There is still much to learn about ReSwift.
- Software : There is currently no good way to handle Cross CuttingConcern in Swift. At ReSwift, you will get it for free! You can solve various problems using the Middleware function available in ReSwift. This makes it easy to deal with logging, statistics, caching.
- Навигация по интерфейсу. Вы реализовали собственную навигацию для приложения MemoryTunes. Можно использовать более общее решение, такое как ReSwift-Router. Это по-прежнему открытая проблема и может быть вы будете одним из тех, кто решит ее?:]
- Тестирование: ReSwift, вероятно, самая простая архитектура для создания тестов.

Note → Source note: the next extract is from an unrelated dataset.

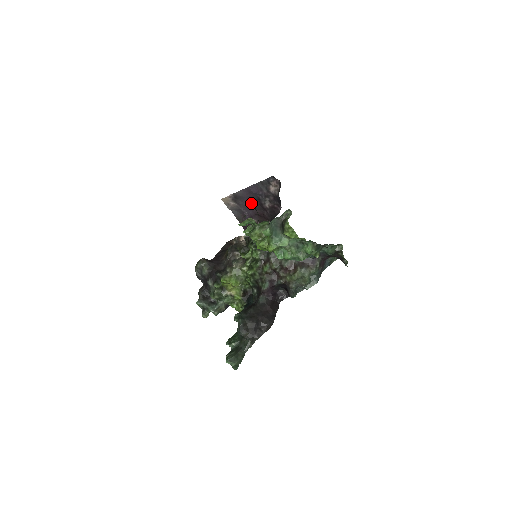
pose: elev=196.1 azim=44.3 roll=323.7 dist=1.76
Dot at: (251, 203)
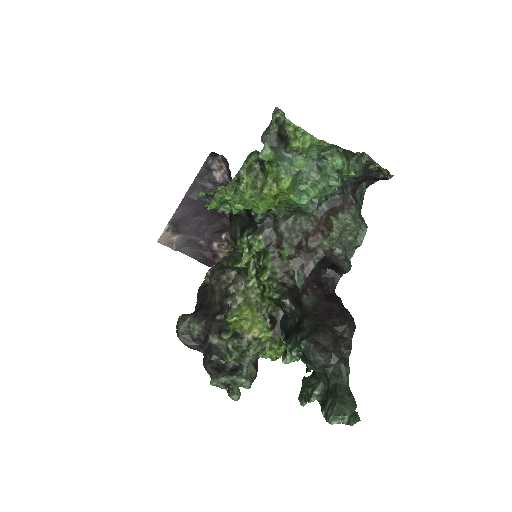
Dot at: (200, 219)
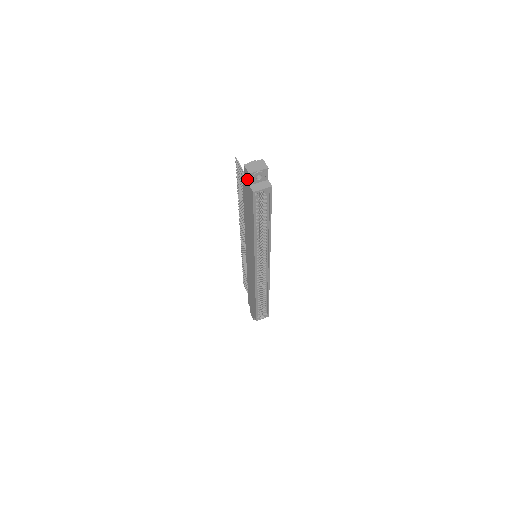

Reducers содержат код, необходимый для тестирования и они являются чистыми функциями. Чистые функции всегда дают один и тот же результат для того же входа, не полагаются на состояние приложения и не имеют побочных эффектов.
- Отладка: при условии, что состояние ReSwift определено в одной структуре и однонаправленном потоке, отладка намного проще. Вы даже можете записывать этапы состояния, приводящие к сбою.
- Persistence. Поскольку все состояние вашего приложения находится в одном месте, вы можете легко его сериализовать и сохранять. Кэширование контента для автономного режима — сложная архитектурная проблема. С ReSwift вы получаете его почти бесплатно.
- Другие реализации: Архитектура подобная Redux не является библиотекой: это парадигма. Вы можете реализовать ее самостоятельно используя ReSwift или другие библиотеки, такие как Katana или ReduxKit.
If you want to expand your knowledge on this topic, listen to ReSwift talk - conversations by Benjamin Encz, creator of ReSwift
. ReSwift’s also has many interesting examples of projects. Finally, Christian Tietze's blog features new topics about ReSwift.
If you have any questions, comments or ideas, join the discussion on the forums below!